Reading text:
········
At least since December 31, 1993, bail set for persons charged with any crime has generally been done in an arbitrary and capricious manner and in violation of the B.R.A. See, e.g., Karpouzis, supra. Specifically, the setting of bail begins when a person is arrested by the police. Pending the person’s appearance before a judge, the police sets bail in accordance with a schedule provided by former Presiding Judge Yeme A. Hodge pursuant to SUPER. Ct. R. 142. See “Amended Order Setting Bail in the Absence of a Judge,” (Terr. Ct. December 31, 1993).2 For example, according to this schedule, bail for First Degree Assault is $75,000.00, Third Degree Assault is $25,000.00, First Degree Burglary is $75,000.00, Grand Larceny is $35,000.00, First Degree Rape is *324$75,000.00 and Robbery is $75,000.00, etc. Bail for misdemeanor offenses is $1,000.00 (major) or $500.00 (minor). This schedule is still in effect and is utilized by the police each time an arrest is made.

Even though the bail schedule was instituted solely -for purposes of convenience and was not intended to be binding on judges when the accused are brought to Court to be advised of their rights and for release on bail pending trial, the scheduled amounts have been generally adopted and continue to be so adopted as the bail set in Court. As such, release of persons charged with any crime on personal recognizance or unsecured bond is virtually unheard of even though most of the crimes charged are non-dangerous by definition and the accused generally have substantial tiesto the community.

The adoption of the scheduled bail amounts in Court results in the setting of bail in violation of the B.R.A. and the denial of Equal Protection for poor defendants. Specifically, that bail is based on the nature of the offense rather than a determination, based upon findings of fact, that the accused poses a risk of flight as required by the B.R.A. “Use of a bail schedule, wherein amounts are set solely on the basis of the offense charged, violates the Eight [sic] Amendment except when resorted to as a temporary measure pending prompt judicial appearance for a particularized bail setting.” WAYNE A. LaFave, CRIMINAL PROCEDURE, Vol. 3 § 12.2(a) (2d ed. 1999). “Each defendant stands before the bar of justice as an individual ... each accused is entitled to benefits due to his good record, and misdeeds or a bad record should prejudice only those who are guilty of them.” Stack v. Boyle, 342 U.S. 1, 9, 72 S. Ct. 1, 6, 96 L. Ed. 3 (1951). In Ackies v. Purdy, 322 F. Supp. 38, 40 (D. Fla. 1970), the Court held that the setting of bail according to a master bond list deprived Defendants of an opportunity to be heard and therefore violated the Due Process Clause of the 14th Amendment. Id. at 41. Additionally, the adoption of the bail schedule in Court in effect makes the police de facto judicial officers, in violation of the doctrine of Separation of Powers, and very often results in the effective pre-trial detention of indigent persons, contrary to law, because of their inability to post the scheduled bail.
········
Provided information:
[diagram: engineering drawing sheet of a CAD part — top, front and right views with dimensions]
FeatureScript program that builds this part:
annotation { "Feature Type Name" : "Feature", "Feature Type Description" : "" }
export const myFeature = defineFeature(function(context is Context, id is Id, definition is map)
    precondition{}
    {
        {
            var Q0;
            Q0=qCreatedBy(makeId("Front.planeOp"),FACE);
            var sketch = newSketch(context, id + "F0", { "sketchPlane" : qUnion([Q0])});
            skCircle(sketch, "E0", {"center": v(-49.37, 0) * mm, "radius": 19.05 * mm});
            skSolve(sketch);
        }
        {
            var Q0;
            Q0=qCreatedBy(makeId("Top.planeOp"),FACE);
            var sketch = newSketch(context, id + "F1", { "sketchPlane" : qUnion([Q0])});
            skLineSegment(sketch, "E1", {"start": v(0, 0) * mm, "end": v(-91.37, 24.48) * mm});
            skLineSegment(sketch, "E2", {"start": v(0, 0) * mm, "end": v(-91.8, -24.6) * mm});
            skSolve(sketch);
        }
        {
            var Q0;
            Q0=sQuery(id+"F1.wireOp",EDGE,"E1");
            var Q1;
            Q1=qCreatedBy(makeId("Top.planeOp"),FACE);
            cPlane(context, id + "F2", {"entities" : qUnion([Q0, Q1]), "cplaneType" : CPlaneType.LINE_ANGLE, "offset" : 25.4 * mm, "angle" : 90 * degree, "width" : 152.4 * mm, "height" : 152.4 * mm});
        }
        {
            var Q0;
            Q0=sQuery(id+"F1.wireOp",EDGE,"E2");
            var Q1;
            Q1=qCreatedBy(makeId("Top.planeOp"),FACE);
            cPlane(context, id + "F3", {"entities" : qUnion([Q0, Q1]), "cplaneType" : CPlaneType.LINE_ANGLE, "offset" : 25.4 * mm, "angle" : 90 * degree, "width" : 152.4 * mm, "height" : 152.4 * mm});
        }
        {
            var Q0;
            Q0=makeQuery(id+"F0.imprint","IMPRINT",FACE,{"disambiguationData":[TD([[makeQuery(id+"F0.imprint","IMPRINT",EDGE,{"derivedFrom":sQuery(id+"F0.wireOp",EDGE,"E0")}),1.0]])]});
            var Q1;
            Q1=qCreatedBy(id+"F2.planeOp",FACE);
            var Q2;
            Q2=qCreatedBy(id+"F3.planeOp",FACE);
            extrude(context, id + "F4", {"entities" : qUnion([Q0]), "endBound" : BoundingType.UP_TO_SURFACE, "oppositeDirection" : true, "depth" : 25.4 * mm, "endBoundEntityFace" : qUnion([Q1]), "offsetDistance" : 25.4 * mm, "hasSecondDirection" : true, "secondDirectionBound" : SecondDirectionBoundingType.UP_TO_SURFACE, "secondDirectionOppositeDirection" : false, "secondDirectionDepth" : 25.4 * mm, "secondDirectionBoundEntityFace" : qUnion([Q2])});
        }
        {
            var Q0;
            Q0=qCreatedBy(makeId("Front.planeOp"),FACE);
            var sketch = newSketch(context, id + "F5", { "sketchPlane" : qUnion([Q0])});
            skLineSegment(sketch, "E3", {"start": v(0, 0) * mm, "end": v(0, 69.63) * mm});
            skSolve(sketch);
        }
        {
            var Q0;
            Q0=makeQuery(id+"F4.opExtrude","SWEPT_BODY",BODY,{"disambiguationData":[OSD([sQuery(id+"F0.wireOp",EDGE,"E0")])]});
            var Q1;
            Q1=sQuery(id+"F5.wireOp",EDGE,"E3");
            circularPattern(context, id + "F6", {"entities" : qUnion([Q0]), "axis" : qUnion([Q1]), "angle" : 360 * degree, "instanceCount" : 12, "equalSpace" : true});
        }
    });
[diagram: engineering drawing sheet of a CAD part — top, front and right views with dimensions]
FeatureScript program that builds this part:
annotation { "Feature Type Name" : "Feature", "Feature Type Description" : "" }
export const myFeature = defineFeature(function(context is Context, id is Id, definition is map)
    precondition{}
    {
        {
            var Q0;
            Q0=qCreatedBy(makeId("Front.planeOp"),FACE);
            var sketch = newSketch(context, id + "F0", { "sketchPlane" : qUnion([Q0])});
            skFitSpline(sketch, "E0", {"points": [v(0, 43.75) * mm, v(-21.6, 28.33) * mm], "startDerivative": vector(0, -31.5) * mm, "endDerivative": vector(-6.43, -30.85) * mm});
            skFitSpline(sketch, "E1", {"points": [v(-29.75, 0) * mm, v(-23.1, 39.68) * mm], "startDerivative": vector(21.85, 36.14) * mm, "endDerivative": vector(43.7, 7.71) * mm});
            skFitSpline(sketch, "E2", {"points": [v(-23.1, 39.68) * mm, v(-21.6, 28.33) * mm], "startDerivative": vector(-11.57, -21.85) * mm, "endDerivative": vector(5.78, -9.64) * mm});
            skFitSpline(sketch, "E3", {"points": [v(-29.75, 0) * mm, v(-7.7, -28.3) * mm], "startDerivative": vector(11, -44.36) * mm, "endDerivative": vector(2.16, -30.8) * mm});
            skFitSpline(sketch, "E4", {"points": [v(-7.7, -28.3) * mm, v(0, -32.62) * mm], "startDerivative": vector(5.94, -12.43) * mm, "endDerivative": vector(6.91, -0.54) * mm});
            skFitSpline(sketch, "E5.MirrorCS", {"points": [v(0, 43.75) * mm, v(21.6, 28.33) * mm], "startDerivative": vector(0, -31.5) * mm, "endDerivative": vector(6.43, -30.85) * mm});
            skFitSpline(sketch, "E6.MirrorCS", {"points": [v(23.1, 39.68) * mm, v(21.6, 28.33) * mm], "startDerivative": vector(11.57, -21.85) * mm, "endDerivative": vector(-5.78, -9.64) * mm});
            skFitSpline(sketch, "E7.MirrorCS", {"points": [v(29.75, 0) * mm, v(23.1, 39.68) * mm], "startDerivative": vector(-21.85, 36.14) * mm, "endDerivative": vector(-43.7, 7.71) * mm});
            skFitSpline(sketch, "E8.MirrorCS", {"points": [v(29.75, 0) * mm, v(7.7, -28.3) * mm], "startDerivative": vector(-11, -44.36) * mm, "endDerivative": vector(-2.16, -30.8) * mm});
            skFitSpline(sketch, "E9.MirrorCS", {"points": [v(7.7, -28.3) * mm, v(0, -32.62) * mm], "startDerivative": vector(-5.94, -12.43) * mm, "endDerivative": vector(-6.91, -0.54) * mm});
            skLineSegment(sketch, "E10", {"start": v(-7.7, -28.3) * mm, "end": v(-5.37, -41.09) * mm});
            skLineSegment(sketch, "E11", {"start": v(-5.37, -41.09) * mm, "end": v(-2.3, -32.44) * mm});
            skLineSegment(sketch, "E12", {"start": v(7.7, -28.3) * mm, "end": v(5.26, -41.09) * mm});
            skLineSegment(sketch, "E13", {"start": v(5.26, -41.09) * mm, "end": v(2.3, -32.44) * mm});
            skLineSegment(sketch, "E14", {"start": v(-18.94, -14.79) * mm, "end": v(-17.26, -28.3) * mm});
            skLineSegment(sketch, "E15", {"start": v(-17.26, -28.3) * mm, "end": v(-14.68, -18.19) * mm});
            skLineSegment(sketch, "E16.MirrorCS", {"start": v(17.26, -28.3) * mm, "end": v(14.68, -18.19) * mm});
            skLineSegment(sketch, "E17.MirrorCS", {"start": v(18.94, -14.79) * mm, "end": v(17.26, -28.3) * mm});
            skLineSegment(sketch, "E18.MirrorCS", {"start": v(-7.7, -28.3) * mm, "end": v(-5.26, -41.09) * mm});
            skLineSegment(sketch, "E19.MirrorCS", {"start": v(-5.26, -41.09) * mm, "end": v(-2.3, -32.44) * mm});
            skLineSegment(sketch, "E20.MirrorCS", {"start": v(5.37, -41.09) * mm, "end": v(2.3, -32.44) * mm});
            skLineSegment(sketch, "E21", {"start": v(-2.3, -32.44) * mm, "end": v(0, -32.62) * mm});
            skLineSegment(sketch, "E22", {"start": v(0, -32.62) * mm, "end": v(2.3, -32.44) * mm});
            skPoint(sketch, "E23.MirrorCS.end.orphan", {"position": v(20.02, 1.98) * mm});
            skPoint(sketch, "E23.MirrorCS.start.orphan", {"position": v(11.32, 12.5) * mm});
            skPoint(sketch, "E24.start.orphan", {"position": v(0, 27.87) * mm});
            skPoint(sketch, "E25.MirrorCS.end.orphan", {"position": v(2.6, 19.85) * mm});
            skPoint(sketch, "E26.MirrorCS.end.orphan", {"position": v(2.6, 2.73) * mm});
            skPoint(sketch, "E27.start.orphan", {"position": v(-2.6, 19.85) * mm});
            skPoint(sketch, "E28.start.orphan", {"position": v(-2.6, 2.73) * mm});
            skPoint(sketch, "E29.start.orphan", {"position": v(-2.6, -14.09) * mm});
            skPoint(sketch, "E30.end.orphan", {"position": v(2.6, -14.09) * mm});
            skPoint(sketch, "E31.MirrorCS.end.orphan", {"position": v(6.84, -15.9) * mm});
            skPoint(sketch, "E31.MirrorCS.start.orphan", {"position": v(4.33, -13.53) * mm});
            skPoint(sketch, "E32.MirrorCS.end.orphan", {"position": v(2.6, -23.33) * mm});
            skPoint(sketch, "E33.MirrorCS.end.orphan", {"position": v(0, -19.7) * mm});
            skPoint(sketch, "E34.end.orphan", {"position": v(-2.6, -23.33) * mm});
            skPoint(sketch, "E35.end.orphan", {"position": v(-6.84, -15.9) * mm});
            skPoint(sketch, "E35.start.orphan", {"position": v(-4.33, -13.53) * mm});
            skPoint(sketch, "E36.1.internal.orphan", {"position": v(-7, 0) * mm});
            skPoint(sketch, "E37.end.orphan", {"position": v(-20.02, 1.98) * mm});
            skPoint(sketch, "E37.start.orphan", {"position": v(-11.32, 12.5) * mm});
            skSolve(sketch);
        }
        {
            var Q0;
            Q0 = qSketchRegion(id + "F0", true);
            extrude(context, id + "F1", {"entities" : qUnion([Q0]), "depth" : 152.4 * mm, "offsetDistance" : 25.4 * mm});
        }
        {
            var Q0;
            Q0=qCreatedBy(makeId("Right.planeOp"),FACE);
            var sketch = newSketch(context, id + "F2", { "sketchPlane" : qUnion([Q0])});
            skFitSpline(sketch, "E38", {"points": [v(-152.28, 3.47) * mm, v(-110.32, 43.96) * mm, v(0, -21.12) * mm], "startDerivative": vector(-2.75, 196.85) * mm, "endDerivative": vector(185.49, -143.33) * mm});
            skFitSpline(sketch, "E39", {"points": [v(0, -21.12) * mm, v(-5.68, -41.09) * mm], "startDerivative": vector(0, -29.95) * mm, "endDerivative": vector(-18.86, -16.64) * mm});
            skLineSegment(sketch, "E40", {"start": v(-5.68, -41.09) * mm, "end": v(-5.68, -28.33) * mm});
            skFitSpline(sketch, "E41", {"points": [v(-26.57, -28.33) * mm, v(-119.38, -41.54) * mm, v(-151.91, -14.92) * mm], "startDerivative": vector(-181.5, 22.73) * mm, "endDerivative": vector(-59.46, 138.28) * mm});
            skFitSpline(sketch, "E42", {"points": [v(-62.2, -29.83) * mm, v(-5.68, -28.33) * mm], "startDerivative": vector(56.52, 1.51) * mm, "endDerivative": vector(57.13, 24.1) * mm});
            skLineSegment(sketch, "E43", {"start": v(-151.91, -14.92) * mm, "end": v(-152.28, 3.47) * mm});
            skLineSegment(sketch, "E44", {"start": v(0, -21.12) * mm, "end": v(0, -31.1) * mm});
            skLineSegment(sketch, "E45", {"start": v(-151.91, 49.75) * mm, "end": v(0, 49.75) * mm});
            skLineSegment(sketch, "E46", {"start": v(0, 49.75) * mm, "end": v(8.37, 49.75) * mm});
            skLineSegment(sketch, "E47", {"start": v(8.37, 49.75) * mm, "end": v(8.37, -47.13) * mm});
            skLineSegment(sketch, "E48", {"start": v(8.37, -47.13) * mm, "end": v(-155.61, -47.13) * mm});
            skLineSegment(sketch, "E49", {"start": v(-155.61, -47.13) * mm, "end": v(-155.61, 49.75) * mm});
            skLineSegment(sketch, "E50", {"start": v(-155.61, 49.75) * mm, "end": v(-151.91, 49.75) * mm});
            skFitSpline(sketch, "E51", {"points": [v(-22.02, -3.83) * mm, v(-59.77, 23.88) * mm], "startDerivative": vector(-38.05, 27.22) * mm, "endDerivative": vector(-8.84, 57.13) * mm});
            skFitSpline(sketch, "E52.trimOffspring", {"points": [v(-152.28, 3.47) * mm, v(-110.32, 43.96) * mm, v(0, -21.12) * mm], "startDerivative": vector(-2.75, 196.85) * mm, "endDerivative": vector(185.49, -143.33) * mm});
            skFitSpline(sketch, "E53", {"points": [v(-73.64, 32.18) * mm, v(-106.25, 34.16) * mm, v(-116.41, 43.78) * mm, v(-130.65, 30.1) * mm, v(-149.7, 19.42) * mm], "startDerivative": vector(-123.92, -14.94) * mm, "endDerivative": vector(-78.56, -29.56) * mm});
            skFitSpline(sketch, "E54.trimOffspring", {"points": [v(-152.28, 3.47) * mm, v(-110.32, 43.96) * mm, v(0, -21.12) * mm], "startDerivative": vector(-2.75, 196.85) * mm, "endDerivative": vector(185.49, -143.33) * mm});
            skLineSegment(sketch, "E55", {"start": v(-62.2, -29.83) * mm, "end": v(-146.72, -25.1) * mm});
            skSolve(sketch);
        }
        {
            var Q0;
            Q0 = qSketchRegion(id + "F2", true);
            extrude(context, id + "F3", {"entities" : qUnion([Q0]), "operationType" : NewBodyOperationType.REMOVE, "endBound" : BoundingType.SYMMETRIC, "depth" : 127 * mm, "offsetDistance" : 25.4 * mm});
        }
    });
········
Complete the following:
A) Answer these questions from the text on bail setting above, putting each answer on its own line labeled (i), (ii), (iii):
(i) What bail amount does the schedule set for Grand Larceny?
(ii) Who provided the schedule the police use to set bail before a person appears before a judge?
(iii) In which case did the court hold that setting bail according to a master bond list violated the Due Process Clause of the 14th Amendment?
B) In the text on bail setting, turn the paragraph beginning "Even though the bail schedule was instituted" into a short bulleted list that keeps its main facts.
C) Extend the text on bail setting with new sentences that begin after its final sentence.

Task results:
A)
(i) $35,000.00
(ii) Former Presiding Judge Yeme A. Hodge
(iii) Ackies v. Purdy, 322 F. Supp. 38 (D. Fla. 1970)

B)
- The bail schedule was created only for convenience and was not meant to bind judges when the accused come to Court to be advised of their rights and for release on bail pending trial.
- Courts have nonetheless generally adopted the scheduled amounts as the bail set in Court, and they continue to do so.
- As a result, release on personal recognizance or unsecured bond is virtually unheard of.
- This happens even though most of the crimes charged are non-dangerous by definition and the accused generally have substantial ties to the community.

C)
Ever since assuming the Bench in 2003, the undersigned has been setting bail in accordance with the B.R.A. as mandated by law. As a result, Defendants are often released on their personal recognizance or unsecured bond as mandated by the B.R.A. after it is determined, based *325upon their sworn, oftentimes uncontroverted testimony, that they do not pose a risk of flight. Even though not required, such release is always subject to conditions to further ensure the appearance of the accused for trial or protect the victim or the community where appropriate. Upon information and belief, of the approximately 350 persons for whom pretrial release was ordered by this Judge since he assumed the bench, no more than five have failed to appear as ordered. Only one “re-offended” the victim and another, charged with a misdemeanor and released pending trial, is alleged to have committed murder. Neither of these Defendants was charged with dangerous offenses within the meaning of 5 V.I.C. § 3504a nor had a history of violence when released.

It is to be noted that “admission to bail always involves a risk that the accused will take flight. That is a calculated risk which the law takes as the price of our system of justice.” Stack v. Boyle, supra, 342 U.S. at 8. Concomitantly, there is always the risk that the accused will “re-offend” or commit another crime while released. In such cases, the law provides adequate and appropriate remedies, e.g. issuance of fugitive warrants, revocation of bail, prosecution for failure to appear, prosecution for whatever new crime is committed, contempt of Court and forfeiture of bail.

FACTUAL BACKGROUND

In the case at bar, Defendant was arrested on June 5,2007 and charged with Conversion, Embezzlement and Conspiracy in violation of Title 14 V.I.C. §§ 895(b), 1662 (1) and 551(1) respectively. His bail was set by the Police at $55,000.00 on June 6, 2007. Upon his appearance in Court, Judge Brenda Hollar found probable cause for his arrest and increased his bail to $100,000.00. Based upon Defendant’s affidavit of financial status, she also issued an “Order Appointing Counsel” which designated the Office of the Territorial Public Defender to represent Defendant in the matter. The Record of Proceedings for the “Advice of Rights” hearing does not reflect the reason(s) for the imposition of bail at $100,000.00.3

*326By Order dated June 11, 2007, Judge Hollar, after considering the proffer of collateral by Defendant’s sureties to secure his bail, denied the undertaking without prejudice inasmuch as the combined value of the proffered properties totalled $192,361.00, which was $7,639.00 short of the amount required, i. e., $200,000.00 or twice the amount of the bail.

On June 13, 2007, Defendant filed his “Motion for Release” seeking reduction of his bail from $100,000.00 to $80,000.00, contending, inter alia, that he was “not a flight risk or danger to this community.”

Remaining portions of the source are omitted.